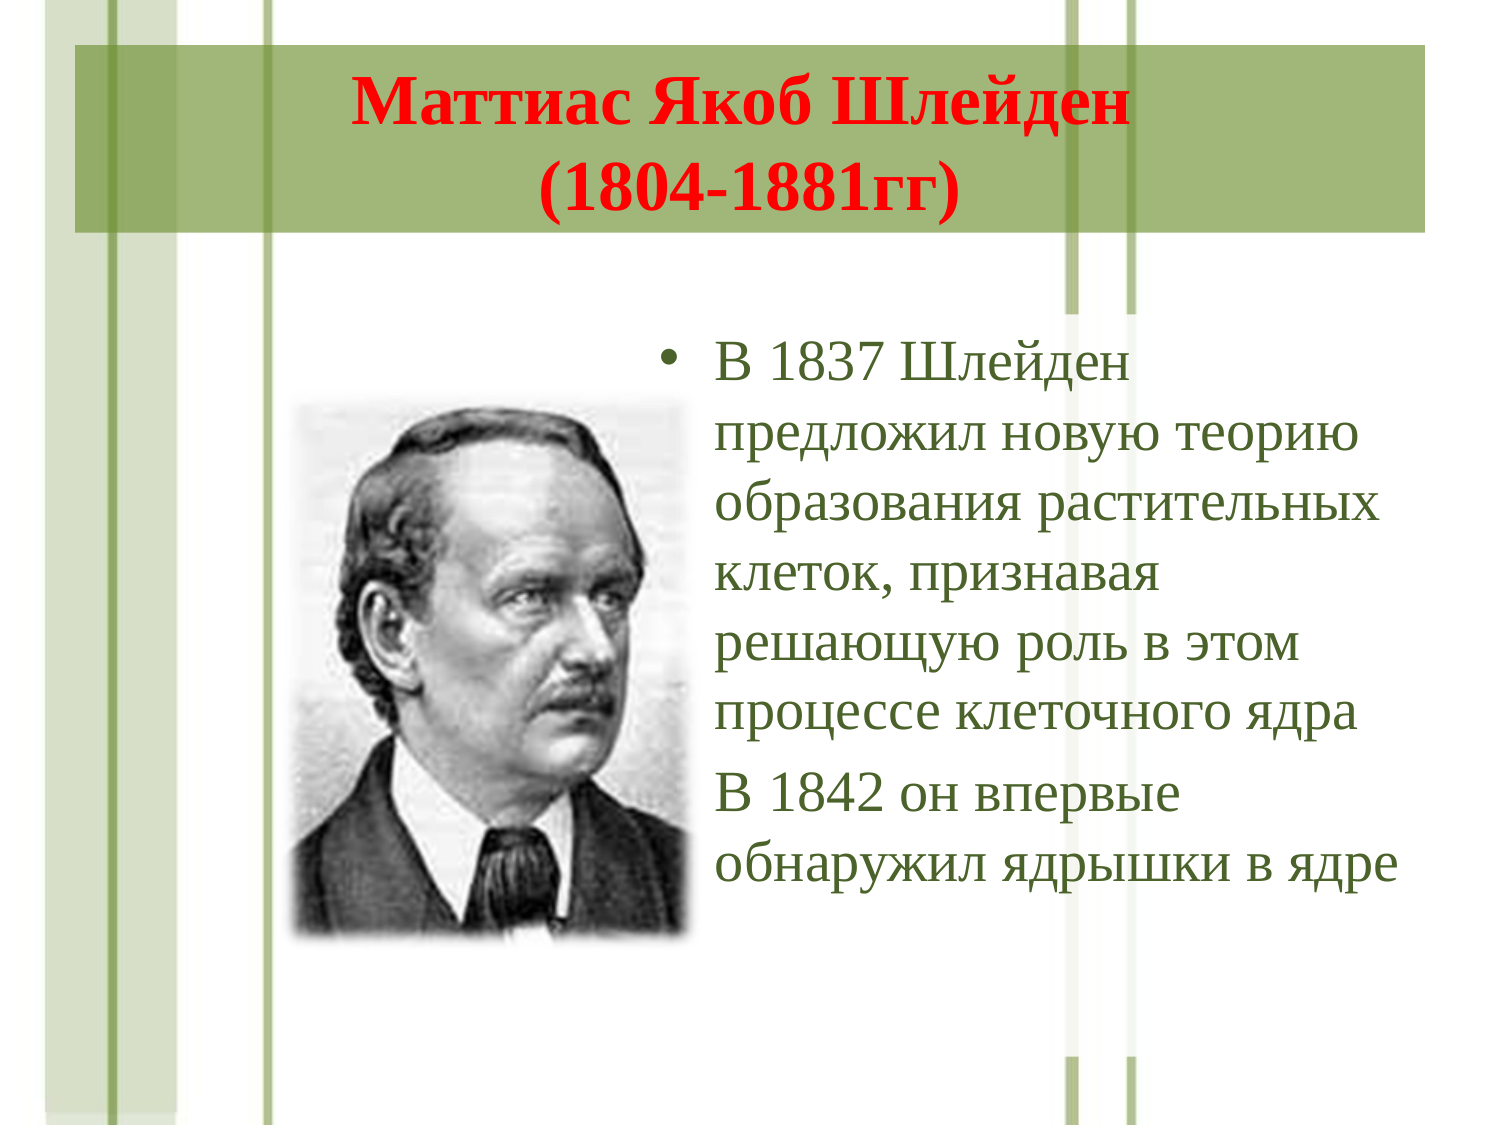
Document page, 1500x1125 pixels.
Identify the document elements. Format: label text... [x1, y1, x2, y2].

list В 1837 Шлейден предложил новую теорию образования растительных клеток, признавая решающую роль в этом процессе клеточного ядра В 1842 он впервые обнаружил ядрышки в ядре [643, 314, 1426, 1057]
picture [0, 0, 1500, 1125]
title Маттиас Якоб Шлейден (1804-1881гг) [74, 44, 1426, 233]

──────────

PROMPT — The material above must be set down word for word, with no picture carried over.

EXPECTED ANSWER —
Document page, 1500x1125 pixels.
Identify the document elements. Format: label text... [x1, y1, x2, y2].

list В 1837 Шлейден предложил новую теорию образования растительных клеток, признавая решающую роль в этом процессе клеточного ядра В 1842 он впервые обнаружил ядрышки в ядре [643, 314, 1426, 1057]
picture [0, 0, 1500, 1125]
title Маттиас Якоб Шлейден (1804-1881гг) [74, 44, 1426, 233]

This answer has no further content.